Is this the most efficient way to test if a substring is in a string? Does it use the same algorithm as .find()?
The time complexity is O(N) on average, O(NM) worst case (N being the length of the longer string, M, the shorter string you search for). As of Python 3.10, heuristics are used to lower the worst-case scenario to O(N + M) by switching algorithms.
The same algorithm is used for str.index(), str.find(), str.__contains__() (the in operator) and str.replace(); it is a simplification of the Boyer-Moore with ideas taken from the Boyer–Moore–Horspool and Sunday algorithms.
See the original stringlib discussion post, as well as the fastsearch.h source code; until Python 3.10, the base algorithm has not changed since introduction in Python 2.5 (apart from some low-level optimisations and corner-case fixes).

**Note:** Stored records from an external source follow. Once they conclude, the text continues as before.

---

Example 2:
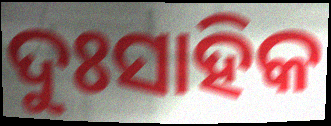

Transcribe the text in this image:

ଦୁଃସାହିକ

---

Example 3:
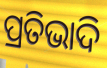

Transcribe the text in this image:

ପ୍ରତିଭାଦି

The post includes a Python-code outline of the algorithm:
def find(s, p):
# find first occurrence of p in s
n = len(s)
m = len(p)
skip = delta1(p)[p[m-1]]
i = 0
while i <= n-m:
if s[i+m-1] == p[m-1]: # (boyer-moore)
# potential match
if s[i:i+m-1] == p[:m-1]:
return i
if s[i+m] not in p:
i = i + m + 1 # (sunday)
else:
i = i + skip # (horspool)
else:
# skip
if s[i+m] not in p:
i = i + m + 1 # (sunday)
else:
i = i + 1
return -1 # not found
as well as speed comparisons.
In Python 3.10, the algorithm was updated to use an enhanced version of the Crochemore and Perrin's Two-Way string searching algorithm for larger problems (with p and s longer than 100 and 2100 characters, respectively, with s at least 6 times as long as p), in response to a pathological edgecase someone reported. The commit adding this change included a write-up on how the algorithm works.

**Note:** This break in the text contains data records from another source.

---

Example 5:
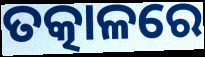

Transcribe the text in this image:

ତତ୍କାଳରେ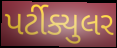
પર્ટીક્યુલર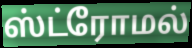
ஸ்ட்ரோமல்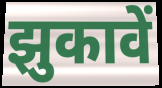
झुकावें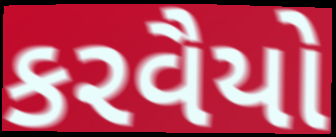
કરવૈયો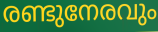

The Two-way algorithm has a worst-case time complexity of O(N + M), where O(M) is a cost paid up-front to build a shift table from the s search needle. Once you have that table, this algorithm does have a best-case performance of O(N/M).
In Python 3.4.2, it looks like they are resorting to the same function, but there may be a difference in timing nevertheless. For example, s.find first is required to look up the find method of the string and such.
The algorithm used is a mix between Boyer-More and Horspool.
You can use timeit and test it yourself:
maroun#DQHCPY1:~$ python -m timeit 's = "apple";s.find("pl")'
10000000 loops, best of 3: 0.125 usec per loop
maroun#DQHCPY1:~$ python -m timeit 's = "apple";"pl" in s'
10000000 loops, best of 3: 0.0371 usec per loop
Using in is indeed faster (0.0371 usec compared to 0.125 usec).
For actual implementation, you can look at the code itself.
I think the best way to find out is to look at the source. This looks like it would implement __contains__:
static int
bytes_contains(PyObject *self, PyObject *arg)
{
Py_ssize_t ival = PyNumber_AsSsize_t(arg, PyExc_ValueError);
if (ival == -1 && PyErr_Occurred()) {
Py_buffer varg;
Py_ssize_t pos;
PyErr_Clear();
if (PyObject_GetBuffer(arg, &varg, PyBUF_SIMPLE) != 0)
return -1;
pos = stringlib_find(PyBytes_AS_STRING(self), Py_SIZE(self),
varg.buf, varg.len, 0);
PyBuffer_Release(&varg);
return pos >= 0;
}
if (ival < 0 || ival >= 256) {
PyErr_SetString(PyExc_ValueError, "byte must be in range(0, 256)");
return -1;
}
return memchr(PyBytes_AS_STRING(self), (int) ival, Py_SIZE(self)) != NULL;
}
in terms of stringlib_find(), which uses fastsearch().